=== Begin Enclosure ===

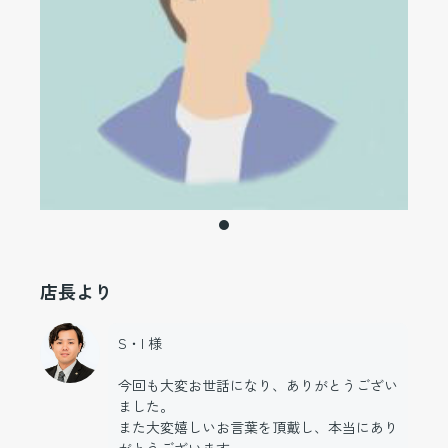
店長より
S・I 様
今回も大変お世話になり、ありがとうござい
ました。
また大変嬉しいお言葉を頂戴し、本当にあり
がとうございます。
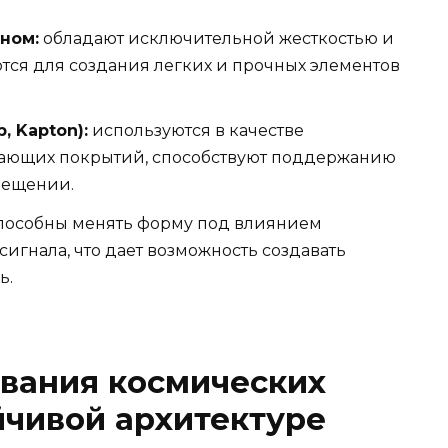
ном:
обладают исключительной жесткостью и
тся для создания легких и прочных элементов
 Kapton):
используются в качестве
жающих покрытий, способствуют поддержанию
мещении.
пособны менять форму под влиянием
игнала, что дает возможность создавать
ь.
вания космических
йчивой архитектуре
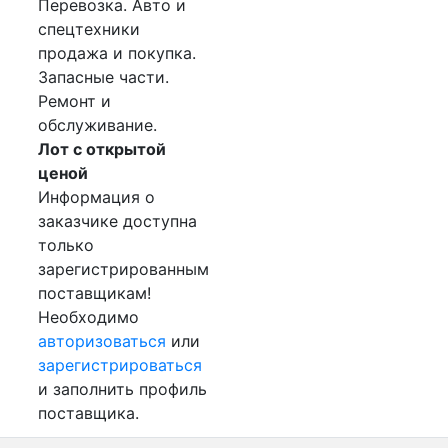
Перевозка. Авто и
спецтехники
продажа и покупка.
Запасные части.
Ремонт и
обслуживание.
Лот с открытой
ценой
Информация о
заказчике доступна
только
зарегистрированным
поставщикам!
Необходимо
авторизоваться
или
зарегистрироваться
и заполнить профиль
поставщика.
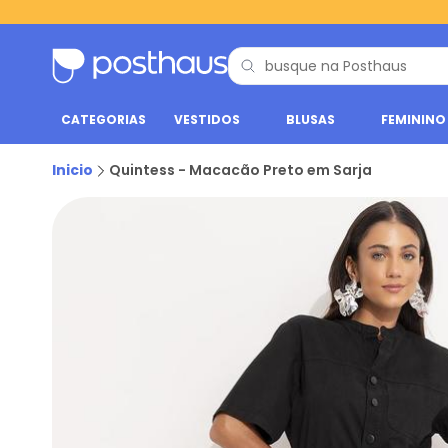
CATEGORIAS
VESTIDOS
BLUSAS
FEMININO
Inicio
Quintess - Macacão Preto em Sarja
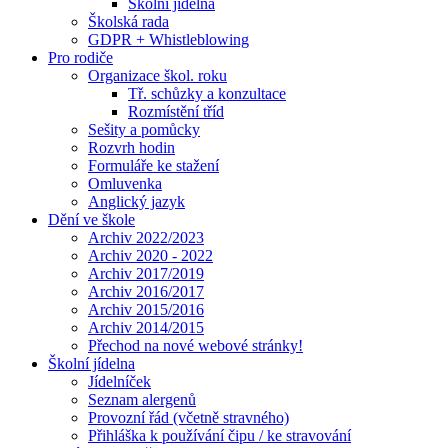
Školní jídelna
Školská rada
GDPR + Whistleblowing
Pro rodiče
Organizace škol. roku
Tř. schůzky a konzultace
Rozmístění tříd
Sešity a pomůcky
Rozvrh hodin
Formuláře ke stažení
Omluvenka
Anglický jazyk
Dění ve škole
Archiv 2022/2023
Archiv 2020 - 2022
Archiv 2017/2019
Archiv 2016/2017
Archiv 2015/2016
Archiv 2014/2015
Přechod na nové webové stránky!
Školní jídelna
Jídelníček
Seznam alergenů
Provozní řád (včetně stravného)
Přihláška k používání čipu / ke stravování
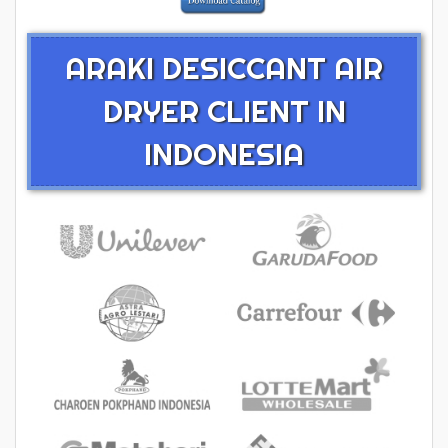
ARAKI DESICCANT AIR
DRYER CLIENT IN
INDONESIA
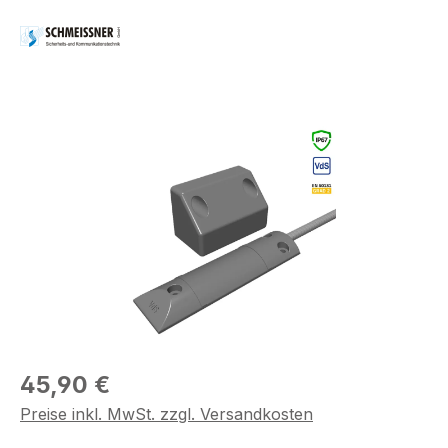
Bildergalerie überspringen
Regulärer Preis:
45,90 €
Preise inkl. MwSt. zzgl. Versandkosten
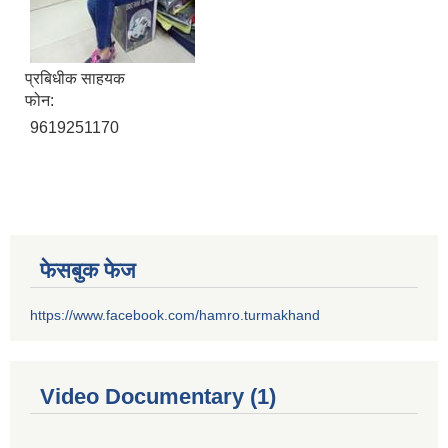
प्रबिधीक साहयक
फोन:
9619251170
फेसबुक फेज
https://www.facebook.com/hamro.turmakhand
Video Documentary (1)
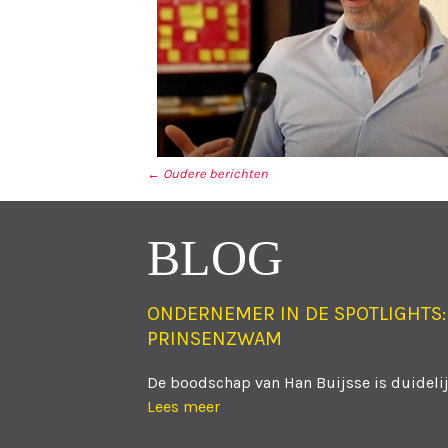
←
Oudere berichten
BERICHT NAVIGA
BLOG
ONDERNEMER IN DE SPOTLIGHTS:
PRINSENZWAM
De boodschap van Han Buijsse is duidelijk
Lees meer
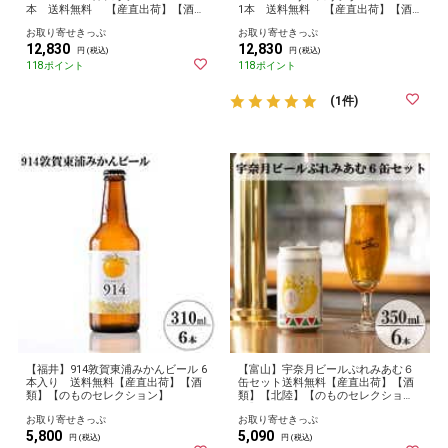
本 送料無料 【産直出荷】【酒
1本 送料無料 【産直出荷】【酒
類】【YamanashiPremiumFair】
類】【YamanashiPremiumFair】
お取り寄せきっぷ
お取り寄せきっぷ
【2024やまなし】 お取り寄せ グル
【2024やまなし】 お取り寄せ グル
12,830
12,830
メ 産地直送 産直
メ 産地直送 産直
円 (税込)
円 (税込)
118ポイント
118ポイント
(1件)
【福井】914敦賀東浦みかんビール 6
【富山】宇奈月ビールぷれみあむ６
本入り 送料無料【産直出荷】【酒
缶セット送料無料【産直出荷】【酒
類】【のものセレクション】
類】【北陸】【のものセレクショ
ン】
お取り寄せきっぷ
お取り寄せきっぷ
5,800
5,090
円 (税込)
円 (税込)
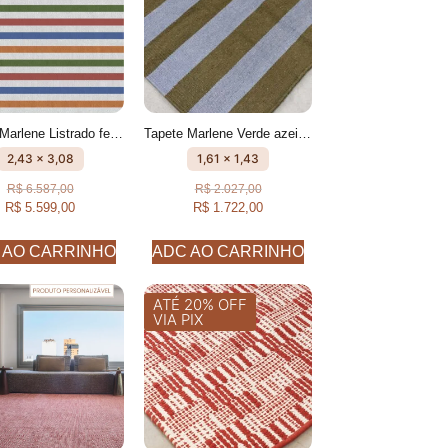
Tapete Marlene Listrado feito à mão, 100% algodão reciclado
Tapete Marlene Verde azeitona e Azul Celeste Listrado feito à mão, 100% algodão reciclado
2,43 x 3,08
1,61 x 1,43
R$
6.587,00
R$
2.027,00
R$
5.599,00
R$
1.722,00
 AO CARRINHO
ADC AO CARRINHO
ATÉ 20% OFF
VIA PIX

=== End Enclosure ===
=== Begin Enclosure ===

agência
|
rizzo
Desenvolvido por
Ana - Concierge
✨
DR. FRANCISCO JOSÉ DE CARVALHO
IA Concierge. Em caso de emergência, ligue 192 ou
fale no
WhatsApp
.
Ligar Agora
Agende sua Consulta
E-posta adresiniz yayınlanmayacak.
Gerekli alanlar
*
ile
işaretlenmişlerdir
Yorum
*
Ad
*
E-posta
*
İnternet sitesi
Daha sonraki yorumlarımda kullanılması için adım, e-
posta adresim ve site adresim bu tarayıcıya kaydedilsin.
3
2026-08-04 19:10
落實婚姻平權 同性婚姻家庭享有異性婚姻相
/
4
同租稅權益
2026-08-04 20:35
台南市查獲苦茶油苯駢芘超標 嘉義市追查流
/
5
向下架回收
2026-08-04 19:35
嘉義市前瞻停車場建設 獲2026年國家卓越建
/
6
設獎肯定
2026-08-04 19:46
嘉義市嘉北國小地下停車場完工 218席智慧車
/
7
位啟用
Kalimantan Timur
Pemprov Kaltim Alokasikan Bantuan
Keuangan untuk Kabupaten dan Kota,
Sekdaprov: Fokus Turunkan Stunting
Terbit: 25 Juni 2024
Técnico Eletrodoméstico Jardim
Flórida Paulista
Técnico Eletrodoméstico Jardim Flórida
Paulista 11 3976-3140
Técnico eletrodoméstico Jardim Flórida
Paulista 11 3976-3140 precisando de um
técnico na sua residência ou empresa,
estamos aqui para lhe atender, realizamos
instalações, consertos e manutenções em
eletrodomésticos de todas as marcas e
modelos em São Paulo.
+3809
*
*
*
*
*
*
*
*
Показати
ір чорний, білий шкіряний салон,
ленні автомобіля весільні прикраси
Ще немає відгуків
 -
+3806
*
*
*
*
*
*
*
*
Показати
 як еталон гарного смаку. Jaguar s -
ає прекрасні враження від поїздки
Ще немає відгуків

=== End Enclosure ===
=== Begin Enclosure ===

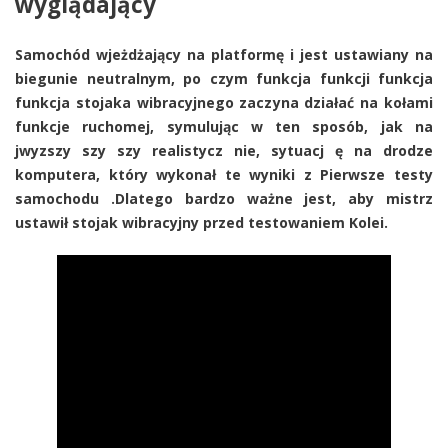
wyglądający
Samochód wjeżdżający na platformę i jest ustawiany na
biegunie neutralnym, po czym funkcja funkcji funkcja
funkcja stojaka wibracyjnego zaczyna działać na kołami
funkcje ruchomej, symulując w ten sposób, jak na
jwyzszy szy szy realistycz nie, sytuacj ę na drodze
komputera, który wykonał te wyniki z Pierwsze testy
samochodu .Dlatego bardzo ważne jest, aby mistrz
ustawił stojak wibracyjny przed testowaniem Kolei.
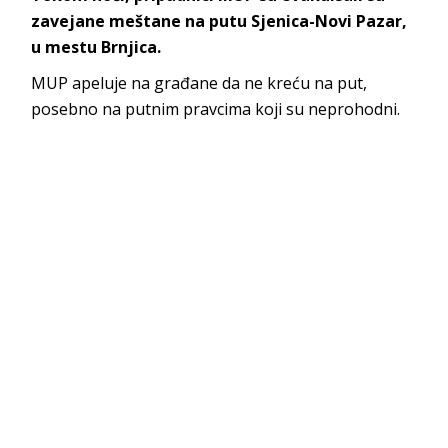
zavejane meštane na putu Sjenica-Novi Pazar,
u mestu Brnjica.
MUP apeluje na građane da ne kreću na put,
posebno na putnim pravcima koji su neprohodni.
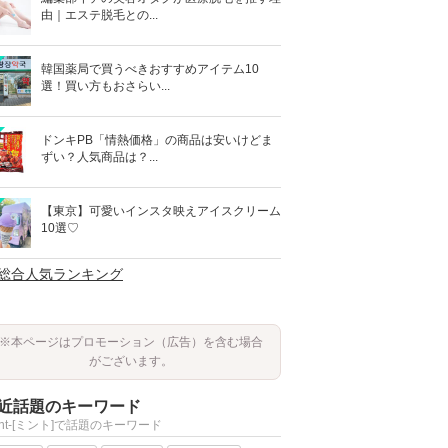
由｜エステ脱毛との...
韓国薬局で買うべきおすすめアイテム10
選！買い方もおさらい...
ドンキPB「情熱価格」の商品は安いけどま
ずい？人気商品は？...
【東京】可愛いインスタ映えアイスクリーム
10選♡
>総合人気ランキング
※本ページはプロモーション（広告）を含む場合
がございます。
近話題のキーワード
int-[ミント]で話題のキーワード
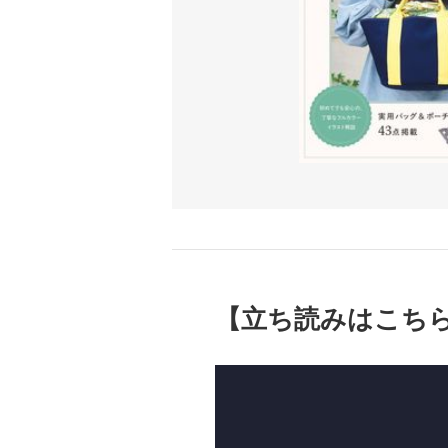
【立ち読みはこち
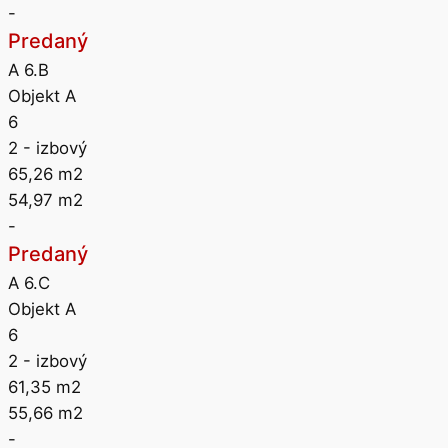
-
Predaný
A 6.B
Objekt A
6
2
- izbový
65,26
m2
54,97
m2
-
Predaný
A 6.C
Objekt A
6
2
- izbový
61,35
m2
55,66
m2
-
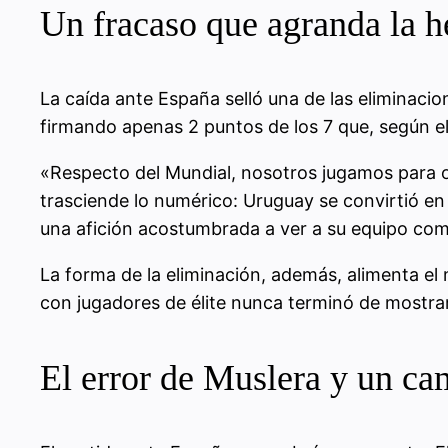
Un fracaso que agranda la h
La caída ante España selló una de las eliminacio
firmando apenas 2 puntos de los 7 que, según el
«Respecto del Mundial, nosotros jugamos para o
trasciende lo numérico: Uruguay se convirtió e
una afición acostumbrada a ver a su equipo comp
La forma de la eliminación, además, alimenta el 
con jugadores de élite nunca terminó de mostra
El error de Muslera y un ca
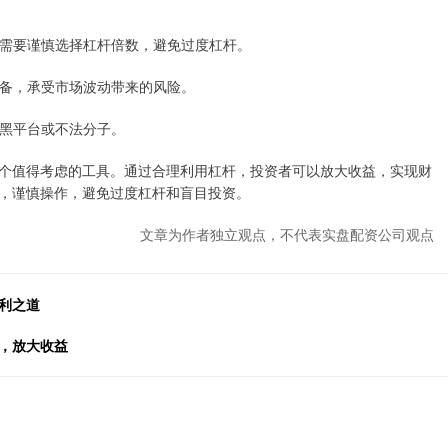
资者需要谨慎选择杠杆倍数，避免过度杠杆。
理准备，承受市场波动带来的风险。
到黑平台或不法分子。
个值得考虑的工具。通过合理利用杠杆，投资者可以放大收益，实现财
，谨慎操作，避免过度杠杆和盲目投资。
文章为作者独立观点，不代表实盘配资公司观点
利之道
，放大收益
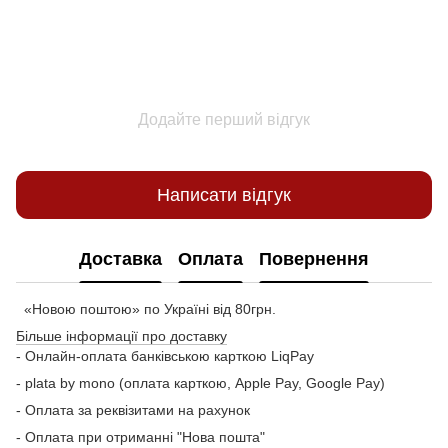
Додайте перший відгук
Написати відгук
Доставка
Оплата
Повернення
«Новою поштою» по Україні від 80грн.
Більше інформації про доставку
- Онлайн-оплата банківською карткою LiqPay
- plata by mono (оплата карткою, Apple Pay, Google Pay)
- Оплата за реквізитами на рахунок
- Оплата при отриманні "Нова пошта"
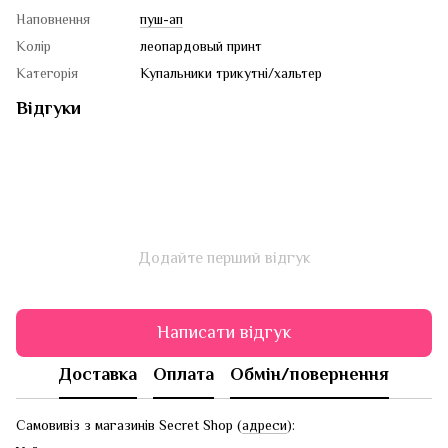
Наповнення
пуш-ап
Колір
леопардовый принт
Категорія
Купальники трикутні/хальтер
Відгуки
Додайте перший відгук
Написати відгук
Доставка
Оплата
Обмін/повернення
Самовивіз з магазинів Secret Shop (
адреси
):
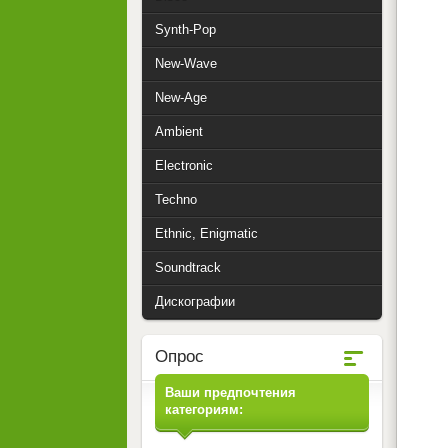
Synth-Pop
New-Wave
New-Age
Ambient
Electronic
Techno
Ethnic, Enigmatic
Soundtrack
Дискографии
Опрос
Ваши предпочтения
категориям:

=== End Enclosure ===

Required work »
Write out the lines from the one containing "Un fracaso que agranda la h" through the one containing "una afición acostumbrada", both included.

Result of this task »
Un fracaso que agranda la h
La caída ante España selló una de las eliminacio
firmando apenas 2 puntos de los 7 que, según el
«Respecto del Mundial, nosotros jugamos para o
trasciende lo numérico: Uruguay se convirtió e
una afición acostumbrada a ver a su equipo comp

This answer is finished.